In other words: Grey wrote genre fiction—hardly to be taken seriously.

Grey never was acclaimed as a stylist, but millions of readers regarded him as a top-notch storyteller. And scholars of popular culture should take him very seriously indeed as someone who achieved considerable commercial success.

To be sure, Grey was not the inventor of the Western (John Jakes, in his introduction to Great Tales of the West, credits two Eastern authors, James Fenimore Cooper and William Gilmore Simms, as the “grandfathers” of the genre).

But, through relentless self-disciplined and travel to many locales, Grey put out, in roughly three decades, book after book—60 westerns alone—that readers snatched up eagerly: titles such as Last of the Plainsmen, Heritage of the Desert, West of the Pecos, and his most successful work, Riders of the Purple Sage.

Gifted with unquenchable energy, Grey soon transplanted the genre to a medium where the wide-open spaces celebrated in this literature could be enjoyed in nearly literal form: the motion picture.

Far earlier than other authors such as crime novelist Joseph Wambaugh, Grey recognized the importance of this medium and sought to control the product.
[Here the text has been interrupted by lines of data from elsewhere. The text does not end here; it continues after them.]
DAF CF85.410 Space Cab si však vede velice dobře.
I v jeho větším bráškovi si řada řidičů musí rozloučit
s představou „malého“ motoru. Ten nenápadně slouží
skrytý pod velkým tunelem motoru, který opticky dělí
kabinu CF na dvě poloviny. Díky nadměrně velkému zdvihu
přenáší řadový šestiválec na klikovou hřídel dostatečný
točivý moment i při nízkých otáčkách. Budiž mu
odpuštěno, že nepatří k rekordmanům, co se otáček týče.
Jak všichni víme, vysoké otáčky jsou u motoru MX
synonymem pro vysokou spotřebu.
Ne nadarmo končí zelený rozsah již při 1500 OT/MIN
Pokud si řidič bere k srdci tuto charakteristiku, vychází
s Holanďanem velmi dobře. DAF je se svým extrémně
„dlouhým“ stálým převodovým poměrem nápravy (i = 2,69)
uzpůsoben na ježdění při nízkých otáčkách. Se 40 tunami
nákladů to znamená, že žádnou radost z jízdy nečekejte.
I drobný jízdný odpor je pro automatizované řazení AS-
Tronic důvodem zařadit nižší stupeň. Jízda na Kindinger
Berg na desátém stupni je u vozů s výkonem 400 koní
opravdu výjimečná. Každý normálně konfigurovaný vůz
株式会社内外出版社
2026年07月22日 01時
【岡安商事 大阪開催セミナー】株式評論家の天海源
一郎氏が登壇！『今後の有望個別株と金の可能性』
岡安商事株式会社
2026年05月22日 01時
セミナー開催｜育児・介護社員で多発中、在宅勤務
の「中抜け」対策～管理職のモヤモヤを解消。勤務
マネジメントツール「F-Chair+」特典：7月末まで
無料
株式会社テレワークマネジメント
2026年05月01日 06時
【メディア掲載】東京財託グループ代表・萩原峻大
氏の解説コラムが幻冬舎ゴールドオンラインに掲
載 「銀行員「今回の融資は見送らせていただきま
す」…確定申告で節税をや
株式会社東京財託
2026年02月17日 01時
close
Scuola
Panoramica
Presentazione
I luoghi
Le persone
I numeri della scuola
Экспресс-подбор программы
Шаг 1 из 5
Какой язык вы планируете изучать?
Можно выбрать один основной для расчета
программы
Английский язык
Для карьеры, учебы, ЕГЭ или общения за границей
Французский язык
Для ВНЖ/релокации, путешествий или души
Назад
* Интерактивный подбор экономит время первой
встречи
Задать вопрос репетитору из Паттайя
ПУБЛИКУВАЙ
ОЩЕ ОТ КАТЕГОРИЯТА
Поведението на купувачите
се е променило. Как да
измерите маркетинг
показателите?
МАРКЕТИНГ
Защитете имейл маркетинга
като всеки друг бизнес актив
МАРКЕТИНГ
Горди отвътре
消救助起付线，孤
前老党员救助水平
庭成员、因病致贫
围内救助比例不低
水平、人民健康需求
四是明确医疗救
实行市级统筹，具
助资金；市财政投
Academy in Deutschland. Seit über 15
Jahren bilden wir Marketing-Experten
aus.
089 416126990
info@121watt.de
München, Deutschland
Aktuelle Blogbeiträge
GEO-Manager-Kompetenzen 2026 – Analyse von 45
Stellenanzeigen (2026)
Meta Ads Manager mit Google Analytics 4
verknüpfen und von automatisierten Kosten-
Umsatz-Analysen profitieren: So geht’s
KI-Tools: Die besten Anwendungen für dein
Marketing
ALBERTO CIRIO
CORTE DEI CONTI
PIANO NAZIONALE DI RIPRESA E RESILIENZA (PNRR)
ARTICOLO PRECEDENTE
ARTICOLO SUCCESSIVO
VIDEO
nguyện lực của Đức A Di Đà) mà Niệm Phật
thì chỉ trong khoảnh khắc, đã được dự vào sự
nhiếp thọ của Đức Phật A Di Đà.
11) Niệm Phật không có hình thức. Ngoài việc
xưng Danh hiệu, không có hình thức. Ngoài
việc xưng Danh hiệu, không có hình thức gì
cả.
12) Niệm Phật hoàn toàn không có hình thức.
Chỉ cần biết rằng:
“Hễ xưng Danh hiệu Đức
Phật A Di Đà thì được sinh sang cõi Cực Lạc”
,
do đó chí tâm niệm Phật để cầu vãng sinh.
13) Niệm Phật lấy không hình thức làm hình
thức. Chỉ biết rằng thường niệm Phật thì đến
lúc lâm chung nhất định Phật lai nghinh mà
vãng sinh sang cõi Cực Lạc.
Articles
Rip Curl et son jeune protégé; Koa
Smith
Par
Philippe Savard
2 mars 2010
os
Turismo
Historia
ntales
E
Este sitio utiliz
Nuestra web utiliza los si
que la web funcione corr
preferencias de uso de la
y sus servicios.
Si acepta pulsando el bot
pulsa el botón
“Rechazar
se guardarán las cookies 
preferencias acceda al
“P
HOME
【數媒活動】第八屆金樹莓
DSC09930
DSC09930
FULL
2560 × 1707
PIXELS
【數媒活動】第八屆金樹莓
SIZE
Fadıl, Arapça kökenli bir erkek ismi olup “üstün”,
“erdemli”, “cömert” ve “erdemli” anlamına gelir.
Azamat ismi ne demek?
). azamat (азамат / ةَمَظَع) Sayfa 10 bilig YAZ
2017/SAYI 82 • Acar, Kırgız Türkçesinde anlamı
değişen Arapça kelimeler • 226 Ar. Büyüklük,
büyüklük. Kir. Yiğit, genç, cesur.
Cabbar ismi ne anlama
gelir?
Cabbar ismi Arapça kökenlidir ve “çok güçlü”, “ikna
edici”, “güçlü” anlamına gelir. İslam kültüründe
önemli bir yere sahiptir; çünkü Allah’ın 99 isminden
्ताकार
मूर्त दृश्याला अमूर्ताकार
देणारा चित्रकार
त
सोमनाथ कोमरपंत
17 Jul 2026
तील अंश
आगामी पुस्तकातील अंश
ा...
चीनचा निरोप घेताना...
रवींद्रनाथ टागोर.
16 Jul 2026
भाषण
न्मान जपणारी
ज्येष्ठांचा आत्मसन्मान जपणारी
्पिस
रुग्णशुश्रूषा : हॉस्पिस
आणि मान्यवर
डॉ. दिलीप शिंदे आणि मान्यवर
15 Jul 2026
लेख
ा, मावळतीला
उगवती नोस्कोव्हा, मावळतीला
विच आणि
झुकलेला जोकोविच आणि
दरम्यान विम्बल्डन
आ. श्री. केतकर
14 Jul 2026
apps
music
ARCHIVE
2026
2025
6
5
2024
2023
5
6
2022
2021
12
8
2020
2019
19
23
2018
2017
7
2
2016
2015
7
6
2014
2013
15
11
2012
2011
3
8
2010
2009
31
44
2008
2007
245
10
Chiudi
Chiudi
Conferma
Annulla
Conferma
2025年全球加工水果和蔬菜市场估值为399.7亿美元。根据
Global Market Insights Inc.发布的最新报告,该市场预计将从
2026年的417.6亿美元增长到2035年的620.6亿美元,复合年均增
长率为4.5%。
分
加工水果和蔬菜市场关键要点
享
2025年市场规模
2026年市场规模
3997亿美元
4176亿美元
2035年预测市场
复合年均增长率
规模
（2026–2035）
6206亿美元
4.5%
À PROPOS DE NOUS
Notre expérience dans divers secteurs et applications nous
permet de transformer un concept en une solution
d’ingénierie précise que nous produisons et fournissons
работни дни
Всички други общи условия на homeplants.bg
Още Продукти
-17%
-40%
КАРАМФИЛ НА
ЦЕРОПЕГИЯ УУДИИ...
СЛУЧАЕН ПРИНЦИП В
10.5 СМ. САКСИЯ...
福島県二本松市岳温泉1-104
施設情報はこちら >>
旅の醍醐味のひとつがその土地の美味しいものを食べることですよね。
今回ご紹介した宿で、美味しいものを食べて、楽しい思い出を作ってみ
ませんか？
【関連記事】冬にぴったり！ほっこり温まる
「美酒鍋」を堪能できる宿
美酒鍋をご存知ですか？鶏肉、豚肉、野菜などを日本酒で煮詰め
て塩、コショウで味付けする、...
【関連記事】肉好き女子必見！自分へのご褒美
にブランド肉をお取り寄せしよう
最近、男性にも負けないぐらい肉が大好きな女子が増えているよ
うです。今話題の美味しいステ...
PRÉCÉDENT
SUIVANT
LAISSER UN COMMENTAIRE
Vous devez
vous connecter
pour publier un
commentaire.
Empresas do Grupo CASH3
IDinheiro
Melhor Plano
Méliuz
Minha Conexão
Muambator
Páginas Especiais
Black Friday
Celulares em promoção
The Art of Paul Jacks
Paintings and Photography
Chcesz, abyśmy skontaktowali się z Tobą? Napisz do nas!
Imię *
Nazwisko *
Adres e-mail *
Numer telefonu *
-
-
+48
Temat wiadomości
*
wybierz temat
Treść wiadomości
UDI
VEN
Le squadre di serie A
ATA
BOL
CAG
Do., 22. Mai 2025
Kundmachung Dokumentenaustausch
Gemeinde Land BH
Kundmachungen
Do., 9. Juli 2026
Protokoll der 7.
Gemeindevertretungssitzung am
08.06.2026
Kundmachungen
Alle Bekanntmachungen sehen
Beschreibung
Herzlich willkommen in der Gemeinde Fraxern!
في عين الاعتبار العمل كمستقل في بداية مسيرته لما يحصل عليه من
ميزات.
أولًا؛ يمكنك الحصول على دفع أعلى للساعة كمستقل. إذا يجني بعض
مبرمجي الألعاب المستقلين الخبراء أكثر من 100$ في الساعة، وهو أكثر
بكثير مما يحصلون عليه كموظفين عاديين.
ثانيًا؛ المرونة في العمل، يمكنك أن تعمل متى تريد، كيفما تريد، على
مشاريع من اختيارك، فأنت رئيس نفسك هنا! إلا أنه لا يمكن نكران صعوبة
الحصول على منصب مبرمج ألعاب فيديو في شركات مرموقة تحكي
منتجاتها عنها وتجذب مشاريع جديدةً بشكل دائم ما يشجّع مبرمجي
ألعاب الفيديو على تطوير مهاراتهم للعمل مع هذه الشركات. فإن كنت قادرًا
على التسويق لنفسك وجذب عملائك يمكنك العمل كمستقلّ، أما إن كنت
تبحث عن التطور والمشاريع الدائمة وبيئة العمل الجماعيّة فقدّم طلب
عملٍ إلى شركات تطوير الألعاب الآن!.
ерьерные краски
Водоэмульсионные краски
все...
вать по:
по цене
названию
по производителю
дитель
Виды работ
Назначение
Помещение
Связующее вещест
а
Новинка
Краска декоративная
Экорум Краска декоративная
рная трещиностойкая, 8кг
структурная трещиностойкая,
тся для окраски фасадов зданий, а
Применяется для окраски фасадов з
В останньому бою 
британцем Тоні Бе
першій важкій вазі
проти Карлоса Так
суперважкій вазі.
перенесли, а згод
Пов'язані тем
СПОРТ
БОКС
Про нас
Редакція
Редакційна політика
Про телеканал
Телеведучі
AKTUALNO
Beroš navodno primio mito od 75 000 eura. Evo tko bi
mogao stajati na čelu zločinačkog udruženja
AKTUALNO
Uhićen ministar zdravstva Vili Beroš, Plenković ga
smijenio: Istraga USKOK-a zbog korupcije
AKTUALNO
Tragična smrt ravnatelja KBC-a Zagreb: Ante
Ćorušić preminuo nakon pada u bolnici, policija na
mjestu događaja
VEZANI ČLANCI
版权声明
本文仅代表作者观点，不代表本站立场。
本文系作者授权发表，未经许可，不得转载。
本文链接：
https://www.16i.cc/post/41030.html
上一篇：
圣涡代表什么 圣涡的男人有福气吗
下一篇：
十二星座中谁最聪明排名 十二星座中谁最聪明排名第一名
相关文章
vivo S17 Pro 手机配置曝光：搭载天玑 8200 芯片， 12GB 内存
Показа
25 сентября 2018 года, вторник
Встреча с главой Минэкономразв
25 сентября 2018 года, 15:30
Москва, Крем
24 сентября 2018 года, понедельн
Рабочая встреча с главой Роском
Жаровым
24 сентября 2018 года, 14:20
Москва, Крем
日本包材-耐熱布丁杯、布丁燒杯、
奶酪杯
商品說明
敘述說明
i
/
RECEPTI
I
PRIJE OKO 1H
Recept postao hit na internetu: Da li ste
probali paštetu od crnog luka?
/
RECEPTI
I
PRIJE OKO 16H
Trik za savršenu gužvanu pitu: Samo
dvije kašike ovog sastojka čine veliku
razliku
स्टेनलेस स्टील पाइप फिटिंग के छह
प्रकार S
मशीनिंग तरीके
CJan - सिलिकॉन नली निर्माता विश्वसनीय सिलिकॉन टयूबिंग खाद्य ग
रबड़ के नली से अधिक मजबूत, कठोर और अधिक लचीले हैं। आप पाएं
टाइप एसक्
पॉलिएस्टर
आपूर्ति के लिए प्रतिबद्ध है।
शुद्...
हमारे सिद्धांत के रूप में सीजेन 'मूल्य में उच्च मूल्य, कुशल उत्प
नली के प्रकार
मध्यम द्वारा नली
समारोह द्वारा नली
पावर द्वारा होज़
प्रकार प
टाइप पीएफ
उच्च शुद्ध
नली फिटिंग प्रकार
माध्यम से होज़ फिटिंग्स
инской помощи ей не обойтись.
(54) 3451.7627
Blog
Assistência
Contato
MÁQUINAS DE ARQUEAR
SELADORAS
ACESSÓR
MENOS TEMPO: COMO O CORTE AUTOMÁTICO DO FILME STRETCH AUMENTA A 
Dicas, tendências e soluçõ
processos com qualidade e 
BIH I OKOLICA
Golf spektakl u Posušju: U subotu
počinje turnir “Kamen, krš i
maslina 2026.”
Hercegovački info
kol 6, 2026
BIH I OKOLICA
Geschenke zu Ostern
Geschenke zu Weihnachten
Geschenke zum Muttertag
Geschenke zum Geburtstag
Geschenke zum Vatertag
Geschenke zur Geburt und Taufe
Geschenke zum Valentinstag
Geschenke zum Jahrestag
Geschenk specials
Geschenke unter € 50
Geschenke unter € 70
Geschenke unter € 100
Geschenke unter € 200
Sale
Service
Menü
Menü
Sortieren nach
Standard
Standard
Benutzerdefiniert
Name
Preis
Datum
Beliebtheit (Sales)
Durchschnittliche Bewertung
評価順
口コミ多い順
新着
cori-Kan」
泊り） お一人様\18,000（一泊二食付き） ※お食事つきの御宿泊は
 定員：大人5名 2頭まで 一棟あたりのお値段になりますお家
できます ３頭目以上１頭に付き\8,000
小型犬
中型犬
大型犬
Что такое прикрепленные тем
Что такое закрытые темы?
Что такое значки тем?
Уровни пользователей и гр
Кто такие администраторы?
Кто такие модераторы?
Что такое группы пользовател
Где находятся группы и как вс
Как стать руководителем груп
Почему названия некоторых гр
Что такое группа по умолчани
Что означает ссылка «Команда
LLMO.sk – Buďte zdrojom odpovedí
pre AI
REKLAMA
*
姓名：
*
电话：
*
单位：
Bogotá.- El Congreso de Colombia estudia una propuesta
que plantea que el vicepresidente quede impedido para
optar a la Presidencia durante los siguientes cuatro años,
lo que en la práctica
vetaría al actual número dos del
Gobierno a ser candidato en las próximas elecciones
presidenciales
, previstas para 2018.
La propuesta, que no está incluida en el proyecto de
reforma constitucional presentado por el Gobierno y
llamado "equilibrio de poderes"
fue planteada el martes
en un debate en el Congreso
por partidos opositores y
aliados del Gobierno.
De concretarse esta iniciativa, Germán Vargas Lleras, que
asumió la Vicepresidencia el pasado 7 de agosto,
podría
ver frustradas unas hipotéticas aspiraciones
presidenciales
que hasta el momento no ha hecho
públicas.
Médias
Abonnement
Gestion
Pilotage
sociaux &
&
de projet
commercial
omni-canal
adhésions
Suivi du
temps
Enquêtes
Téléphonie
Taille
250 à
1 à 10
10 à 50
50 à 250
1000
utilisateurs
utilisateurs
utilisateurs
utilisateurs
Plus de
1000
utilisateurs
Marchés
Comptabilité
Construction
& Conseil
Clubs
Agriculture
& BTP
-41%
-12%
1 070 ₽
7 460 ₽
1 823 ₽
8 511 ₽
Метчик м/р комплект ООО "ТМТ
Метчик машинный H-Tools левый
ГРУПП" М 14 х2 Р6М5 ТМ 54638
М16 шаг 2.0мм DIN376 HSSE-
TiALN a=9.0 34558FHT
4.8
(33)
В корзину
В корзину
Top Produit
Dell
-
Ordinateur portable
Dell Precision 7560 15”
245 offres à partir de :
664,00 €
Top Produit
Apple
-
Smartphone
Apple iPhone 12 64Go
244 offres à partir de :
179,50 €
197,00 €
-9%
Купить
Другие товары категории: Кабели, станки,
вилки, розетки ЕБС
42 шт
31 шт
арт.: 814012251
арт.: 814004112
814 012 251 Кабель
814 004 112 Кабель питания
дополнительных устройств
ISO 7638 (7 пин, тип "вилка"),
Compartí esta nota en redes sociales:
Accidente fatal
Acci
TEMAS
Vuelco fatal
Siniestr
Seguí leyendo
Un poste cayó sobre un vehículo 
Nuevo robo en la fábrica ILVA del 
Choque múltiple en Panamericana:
In 1920 he even formed his own production company, Zane Grey Pictures Inc. When Jesse Lasky bought the firm several years later, the unit would comprise the core of westerns made under the aegis of Lasky’s company, Paramount Pictures.

According to John Milton Hagen’s Holly-Would!, at one time, every one of Grey’s books had been adapted for the screen. I am unable to prove or disprove that assertion. But the entry on Grey in the Internet Movie Database lists 117 story credits for him.

Among the actors who appeared in films based on his work were such luminaries as John Wayne, George Montgomery, Tim Holt, Randolph Scott, Buster Crabbe, George O'Brien, Tom Mix, Roy Rogers, Barbara Stanwyck, and Richard Dix.

As another medium—television—searched for new content in the 1950s, the work of Grey resurfaced through the efforts of a longtime admirer, Dick Powell. In 1956, the veteran actor-director launched the first anthology series devoted entirely to westerns, Zane Grey Theatre

Its half-hour format eventually limited Powell’s initial determination to adapt all of Grey’s novels. But by the end of its run of more than 100 episodes in five seasons, it aired pilot episodes for such western series as Trackdown, Black Saddle, The Westerner, Johnny Ringo, and most famously, Chuck Connor’s long-running The Rifleman. And one of the writers on its staff, Aaron Spelling,  became one of the most successful producers in TV history.